L'Autorité fiscale est consciente et prend au sérieux ses rôles et responsabilités, tels que mandatés par les différentes lois du Guyana qu'elle administre. L'Autorité est également une autorité de surveillance chargée de réglementer et d'assurer le respect de la loi sur la lutte contre le blanchiment d'argent et le financement du terrorisme (LAB/CFT), Cap 10 : 11, une autre raison/justification de la demande de « source de fonds ».

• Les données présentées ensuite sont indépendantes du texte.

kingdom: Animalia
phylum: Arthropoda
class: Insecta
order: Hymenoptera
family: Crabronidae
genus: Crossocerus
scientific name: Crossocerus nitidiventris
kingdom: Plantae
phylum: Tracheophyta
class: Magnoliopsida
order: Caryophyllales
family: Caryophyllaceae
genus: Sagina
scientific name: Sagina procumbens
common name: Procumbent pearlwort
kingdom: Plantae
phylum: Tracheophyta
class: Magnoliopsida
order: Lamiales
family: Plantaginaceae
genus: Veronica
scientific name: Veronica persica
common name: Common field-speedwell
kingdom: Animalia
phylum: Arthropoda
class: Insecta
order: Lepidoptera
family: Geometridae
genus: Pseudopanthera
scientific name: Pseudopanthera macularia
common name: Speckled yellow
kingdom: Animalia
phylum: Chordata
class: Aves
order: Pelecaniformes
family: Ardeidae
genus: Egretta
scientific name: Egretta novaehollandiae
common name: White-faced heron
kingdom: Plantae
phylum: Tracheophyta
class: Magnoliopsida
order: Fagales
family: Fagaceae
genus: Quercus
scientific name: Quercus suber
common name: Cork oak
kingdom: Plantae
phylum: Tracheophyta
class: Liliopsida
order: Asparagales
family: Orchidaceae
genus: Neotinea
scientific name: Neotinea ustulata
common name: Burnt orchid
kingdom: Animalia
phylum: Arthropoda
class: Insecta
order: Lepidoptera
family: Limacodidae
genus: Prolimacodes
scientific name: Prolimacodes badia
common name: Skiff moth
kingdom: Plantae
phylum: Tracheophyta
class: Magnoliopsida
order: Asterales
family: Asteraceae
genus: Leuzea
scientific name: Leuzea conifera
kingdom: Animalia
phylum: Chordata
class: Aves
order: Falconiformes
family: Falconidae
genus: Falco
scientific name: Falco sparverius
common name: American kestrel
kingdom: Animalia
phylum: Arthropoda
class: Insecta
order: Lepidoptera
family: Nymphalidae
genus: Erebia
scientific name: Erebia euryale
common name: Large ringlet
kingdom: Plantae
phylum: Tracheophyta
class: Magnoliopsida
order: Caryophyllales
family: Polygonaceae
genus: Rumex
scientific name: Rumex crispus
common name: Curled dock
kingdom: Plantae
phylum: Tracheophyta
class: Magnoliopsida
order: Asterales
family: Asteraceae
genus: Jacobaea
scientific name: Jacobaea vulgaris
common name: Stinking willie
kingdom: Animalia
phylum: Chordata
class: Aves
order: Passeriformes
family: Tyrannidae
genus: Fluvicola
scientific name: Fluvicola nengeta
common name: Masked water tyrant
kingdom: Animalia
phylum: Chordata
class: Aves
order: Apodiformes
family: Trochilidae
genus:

L'Autorité a également conclu certains traités fiscaux et d'information avec plusieurs juridictions et est en outre obligée, en tant qu'autorité de surveillance en vertu de la loi sur la lutte contre le blanchiment d'argent et le financement du terrorisme (LAB/CFT), de partager ces informations avec ses homologues. L’Autorité a bien l’intention de le faire en déposant des « rapports d’activités suspectes » sur ces transactions.
L'Autorité fiscale est en train de faire appel de la décision, compte tenu des énormes implications fiscales pour l'État et de ses obligations en vertu des différentes lois administrées. L'Autorité explorera également toutes les options à sa disposition pour garantir que le système ne soit pas abusé et pour protéger les revenus de la nation. Les personnes qui cherchent à abuser du système dans l'intention de frauder ou d'aider, d'assister, d'encourager, de conseiller ou d'inciter à de tels abus peuvent être coupables d'une infraction et passibles d'amendes et/ou d'emprisonnement conformément aux articles pertinents de la Loi douanière, chapitre 82. :01, la Loi de l'impôt sur le revenu, chapitre 81:01 et toutes les lois pertinentes administrées par l'Autorité.
L'Autorité exhorte à nouveau ces personnes à renoncer à de telles activités et demande au grand public de signaler toute information sur un abus du système aux numéros de téléphone 227-6060, extensions 3201, 3204, 3205, 3206, 3211, 3212 ou 3408. Toutes les informations fournies seront traitées de manière strictement confidentielle et ces personnes pourront être récompensées conformément aux dispositions de la Loi sur les douanes, chapitre 82h01.